6. The in-situ process as claimed in claim 2, wherein the deprotection is carried out at temperatures between 30-35°C using an acidic medium selected from dilute acetic acid, tartaric acid, hydrochloric acid, formic acid, phosphoric acid, benzoic acid, sulfuric acid, triethylammonium acetate buffer either alone or in combination.

7. The in-situ process as claimed in claim 2, wherein the bioactive nucleotide compound is [(2S,3R,4S,5S)-5-(3-carbamoylpyridin-1-ium-1-yl)-3,4-dihydroxyoxolan-2-yl] methyl hydrogen phosphate.

8. The in-situ process as claimed in claim 7, wherein the bioactive nucleotide compound is formulated in oral dosage form with effective dose ranges from 1 mg to 1000 mg.

9. A method for treatment of conditions associated with Lecithin-Cholesterol Acyltransferase (LCAT) dysregulation in human, wherein the method comprises administration of a therapeutically effective amount of a bioactive nucleotide compound.

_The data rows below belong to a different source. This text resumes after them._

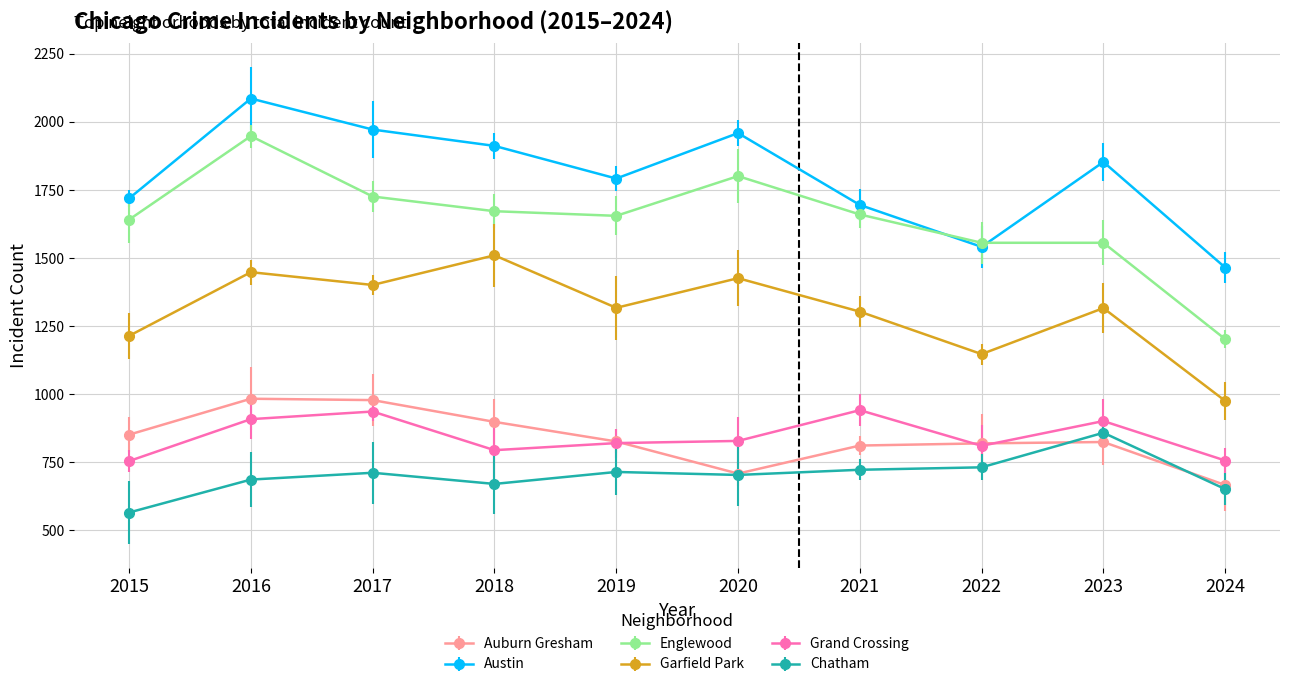

What is the value of the Chatham point at the 4th from the left?

670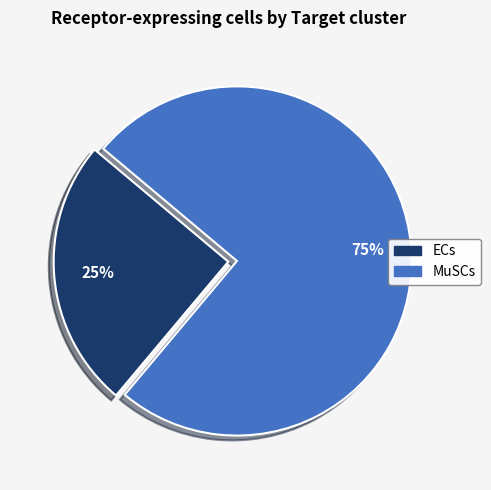

To the nearest percent, what portion does MuSCs represent?

75%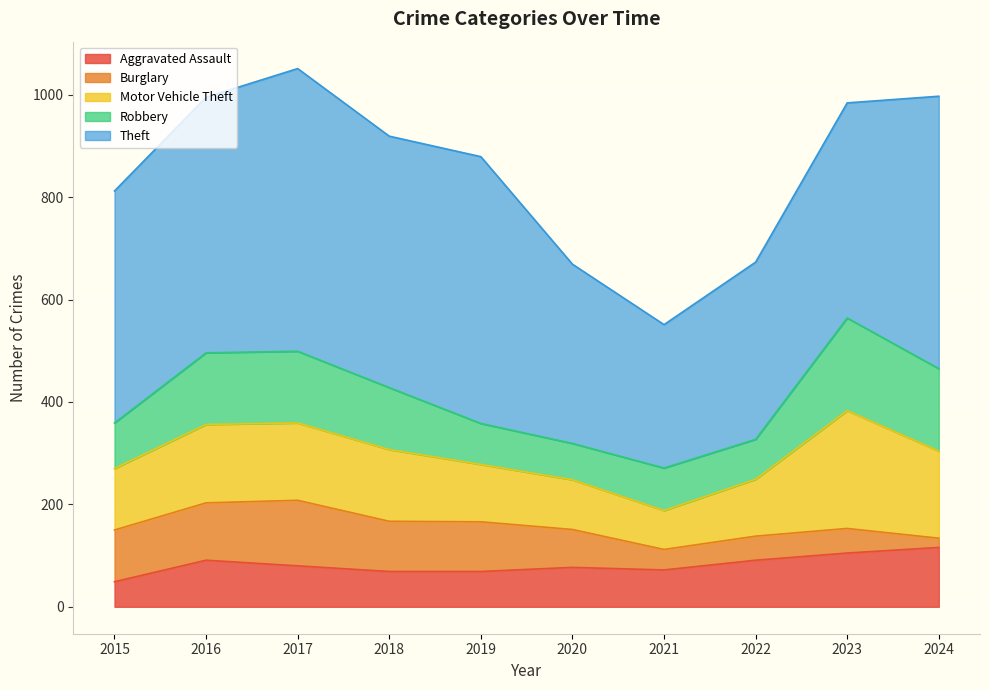

How many intersections are there between Burglary and Aggravated Assault?

1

10. The method as claimed in claim 9, wherein the bioactive nucleotide compound is [(2S,3R,4S,5S)-5-(3-carbamoylpyridin-1-ium-1-yl)-3,4-dihydroxyoxolan-2-yl] methyl hydrogen phosphate; and wherein the conditions are selected from opacities, anemia, proteinuria and progressive renal failure, low HDL cholesterol, proteinuria, chronic kidney disease, progressive loss of kidney function, renal impairment, cardiovascular disease, accumulation of unesterified cholesterol, dyslipidemia, diabetic retinopathy and like thereof.